[Hardware design source data]
=======
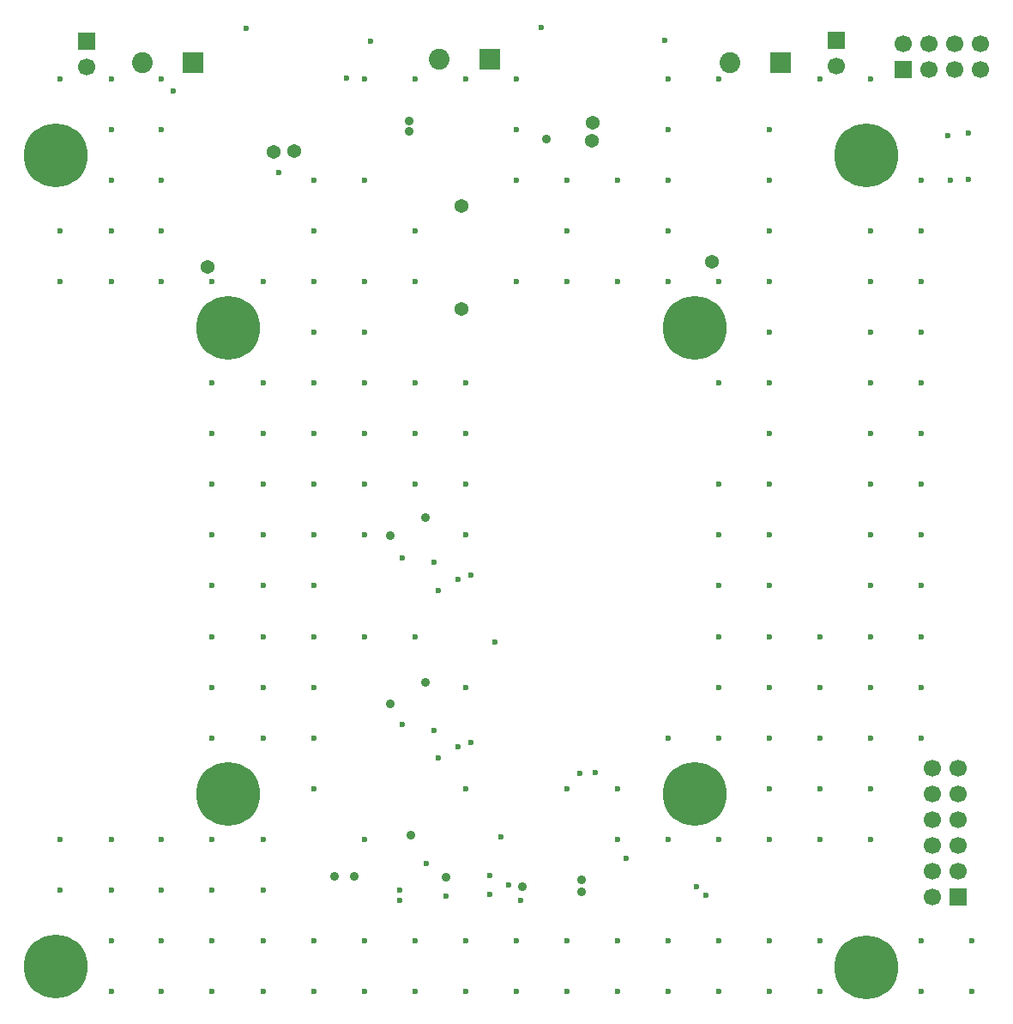
<source format=gbr>
%FSLAX23Y23*%
%MOIN*%
%SFA1B1*%

%IPPOS*%
%ADD90R,0.080710X0.080710*%
%ADD91C,0.080710*%
%ADD92C,0.066930*%
%ADD93R,0.066930X0.066930*%
%ADD94R,0.066930X0.066930*%
%ADD95C,0.248030*%
%ADD96C,0.023620*%
%ADD97C,0.053940*%
%ADD98C,0.035430*%
%LNbase_pcb1_soldermask_bot-1*%
%LPD*%
G54D90*
X3011Y3707D03*
X728Y3706D03*
X1881Y3720D03*
G54D91*
X2814Y3707D03*
X531Y3706D03*
X1684Y3720D03*
G54D92*
X3228Y3692D03*
X314Y3691D03*
X3489Y3780D03*
X3589D03*
X3689D03*
X3789D03*
Y3680D03*
X3689D03*
X3589D03*
X3702Y567D03*
Y667D03*
Y767D03*
Y867D03*
Y967D03*
X3602D03*
Y867D03*
Y767D03*
Y667D03*
Y567D03*
Y467D03*
G54D93*
X3228Y3792D03*
X314Y3791D03*
X3702Y467D03*
G54D94*
X3489Y3680D03*
G54D95*
X3346Y3346D03*
X196D03*
X3346Y192D03*
X196Y196D03*
X2677Y2677D03*
X866D03*
X2677Y866D03*
X866D03*
G54D96*
X3671Y3249D03*
X3741Y3434D03*
X3660Y3424D03*
X3742Y3254D03*
X3559Y3250D03*
X3756Y297D03*
Y100D03*
X3559Y3053D03*
Y2856D03*
Y2659D03*
Y2462D03*
Y2265D03*
Y2069D03*
Y1872D03*
Y1675D03*
Y1478D03*
Y1281D03*
Y1084D03*
Y297D03*
Y100D03*
X3362Y3643D03*
Y3053D03*
Y2856D03*
Y2659D03*
Y2462D03*
Y2265D03*
Y2069D03*
Y1872D03*
Y1675D03*
Y1478D03*
Y1281D03*
Y1084D03*
Y887D03*
Y691D03*
X3165Y3643D03*
Y1478D03*
Y1281D03*
Y1084D03*
Y887D03*
Y691D03*
Y297D03*
Y100D03*
X2969Y3447D03*
Y3250D03*
Y3053D03*
Y2856D03*
Y2659D03*
Y2462D03*
Y2265D03*
Y2069D03*
Y1872D03*
Y1675D03*
Y1478D03*
Y1281D03*
Y1084D03*
Y887D03*
Y691D03*
Y297D03*
Y100D03*
X2772Y3643D03*
Y2856D03*
Y2462D03*
Y2069D03*
Y1872D03*
Y1675D03*
Y1478D03*
Y1281D03*
Y1084D03*
Y691D03*
Y297D03*
Y100D03*
X2575Y3643D03*
Y3447D03*
Y3250D03*
Y3053D03*
Y2856D03*
Y1084D03*
Y691D03*
Y297D03*
Y100D03*
X2378Y3250D03*
Y2856D03*
Y887D03*
Y691D03*
Y297D03*
Y100D03*
X2181Y3250D03*
Y3053D03*
Y2856D03*
Y887D03*
Y297D03*
Y100D03*
X1984Y3643D03*
Y3447D03*
Y3250D03*
Y2856D03*
Y297D03*
Y100D03*
X1787Y3643D03*
Y2462D03*
Y2265D03*
Y2069D03*
Y1872D03*
Y1281D03*
Y887D03*
Y297D03*
Y100D03*
X1591Y3643D03*
Y3053D03*
Y2856D03*
Y2462D03*
Y2265D03*
Y2069D03*
Y1478D03*
Y297D03*
Y100D03*
X1394Y3643D03*
Y3250D03*
Y2856D03*
Y2659D03*
Y2462D03*
Y2265D03*
Y2069D03*
Y1872D03*
Y1478D03*
Y691D03*
Y297D03*
Y100D03*
X1197Y3250D03*
Y3053D03*
Y2856D03*
Y2659D03*
Y2462D03*
Y2265D03*
Y2069D03*
Y1872D03*
Y1675D03*
Y1478D03*
Y1281D03*
Y1084D03*
Y887D03*
Y297D03*
Y100D03*
X1000Y2856D03*
Y2462D03*
Y2265D03*
Y2069D03*
Y1872D03*
Y1675D03*
Y1478D03*
Y1281D03*
Y1084D03*
Y691D03*
Y494D03*
Y297D03*
Y100D03*
X803Y2856D03*
Y2462D03*
Y2265D03*
Y2069D03*
Y1872D03*
Y1675D03*
Y1478D03*
Y1281D03*
Y1084D03*
Y691D03*
Y494D03*
Y297D03*
Y100D03*
X606Y3643D03*
Y3447D03*
Y3250D03*
Y3053D03*
Y2856D03*
Y691D03*
Y494D03*
Y297D03*
Y100D03*
X410Y3643D03*
Y3447D03*
Y3250D03*
Y3053D03*
Y2856D03*
Y691D03*
Y494D03*
Y297D03*
Y100D03*
X213Y3643D03*
Y3053D03*
Y2856D03*
Y691D03*
Y494D03*
X1665Y1114D03*
X1664Y1766D03*
X1063Y3281D03*
X651Y3598D03*
X1326Y3648D03*
X1417Y3791D03*
X935Y3841D03*
X2563Y3793D03*
X2081Y3844D03*
X1808Y1068D03*
X2232Y948D03*
X2293Y951D03*
X2720Y473D03*
X2684Y508D03*
X1808Y1718D03*
X1680Y1005D03*
X1681Y1657D03*
X1757Y1699D03*
X1541Y1136D03*
Y1784D03*
X1882Y475D03*
Y550D03*
X1636Y597D03*
X1956Y514D03*
X2411Y616D03*
X1924Y701D03*
X1901Y1455D03*
X2000Y454D03*
X1712Y469D03*
X1533Y492D03*
Y452D03*
X1757Y1050D03*
G54D97*
X2746Y2933D03*
X785Y2913D03*
X1043Y3361D03*
X1122Y3364D03*
X1771Y2750D03*
Y3149D03*
X2283Y3472D03*
X2277Y3404D03*
G54D98*
X1567Y3440D03*
Y3480D03*
X2102Y3411D03*
X1630Y1939D03*
X1574Y708D03*
X1712Y543D03*
X2239Y532D03*
Y485D03*
X1496Y1217D03*
Y1869D03*
X2007Y508D03*
X1354Y548D03*
X1279D03*
X1633Y1299D03*
M02*
</source>
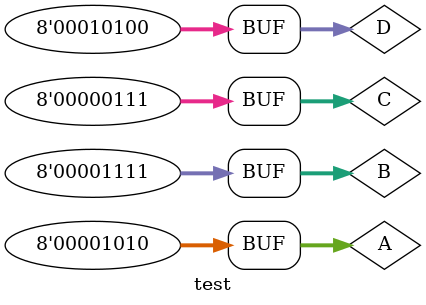
<source format=v>

module maior_menor(
    input [7:0] A,
    input [7:0] B,
    output [7:0] C);

reg [7:0] C_reg;
wire m;

assign m = A < B;
assign C = C_reg;

always @(m, A, B) begin
    if (m) begin
        C_reg <= B;
    end
    else begin
        C_reg <= A;
    end
end

endmodule


// outro modulo, para testar

module maior_4(
    input [7:0] A,
    input [7:0] B,
    input [7:0] C,
    input [7:0] D,
    output [7:0] Z
);

wire [7:0] X;
wire [7:0] Y;

maior_menor m1(A, B, X);
maior_menor m2(C, D, Y);
maior_menor m3(X, Y, Z);

endmodule


module test;

reg [7:0] A;
reg [7:0] B;
reg [7:0] C;
reg [7:0] D;

wire [7:0] Z;

maior_4 x1(A, B, C, D, Z);

initial begin
    $dumpvars;
    #2 A <= 5;
    #2 B <= 6;
    #2 C <= 7;
    #2 D <= 3;
    #2 A <= 10;
    #2 B <= 6;
    #2 C <= 7;
    #2 A <= 10;
    #2 B <= 15;
    #2 C <= 7;
    #2 D <= 20;
    #4;
end

endmodule




</source>
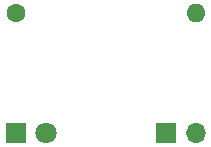
<source format=gbr>
%TF.GenerationSoftware,KiCad,Pcbnew,(6.0.9)*%
%TF.CreationDate,2022-12-17T18:28:14-05:00*%
%TF.ProjectId,test,74657374-2e6b-4696-9361-645f70636258,rev?*%
%TF.SameCoordinates,Original*%
%TF.FileFunction,Copper,L2,Bot*%
%TF.FilePolarity,Positive*%
%FSLAX46Y46*%
G04 Gerber Fmt 4.6, Leading zero omitted, Abs format (unit mm)*
G04 Created by KiCad (PCBNEW (6.0.9)) date 2022-12-17 18:28:14*
%MOMM*%
%LPD*%
G01*
G04 APERTURE LIST*
%TA.AperFunction,ComponentPad*%
%ADD10C,1.600000*%
%TD*%
%TA.AperFunction,ComponentPad*%
%ADD11O,1.600000X1.600000*%
%TD*%
%TA.AperFunction,ComponentPad*%
%ADD12R,1.800000X1.800000*%
%TD*%
%TA.AperFunction,ComponentPad*%
%ADD13C,1.800000*%
%TD*%
%TA.AperFunction,ComponentPad*%
%ADD14R,1.700000X1.700000*%
%TD*%
%TA.AperFunction,ComponentPad*%
%ADD15O,1.700000X1.700000*%
%TD*%
G04 APERTURE END LIST*
D10*
%TO.P,R1,1*%
%TO.N,Net-(D1-Pad1)*%
X119380000Y-86360000D03*
D11*
%TO.P,R1,2*%
%TO.N,Net-(BT1-Pad2)*%
X134620000Y-86360000D03*
%TD*%
D12*
%TO.P,D1,1,K*%
%TO.N,Net-(D1-Pad1)*%
X119380000Y-96520000D03*
D13*
%TO.P,D1,2,A*%
%TO.N,Net-(BT1-Pad1)*%
X121920000Y-96520000D03*
%TD*%
D14*
%TO.P,BT1,1,+*%
%TO.N,Net-(BT1-Pad1)*%
X132080000Y-96520000D03*
D15*
%TO.P,BT1,2,-*%
%TO.N,Net-(BT1-Pad2)*%
X134620000Y-96520000D03*
%TD*%
M02*

</source>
=======
### About this task
From the entries, copy every line in which the word "begin" occurs.

### Result for this exercise
always @(m, A, B) begin
    if (m) begin
    else begin
initial begin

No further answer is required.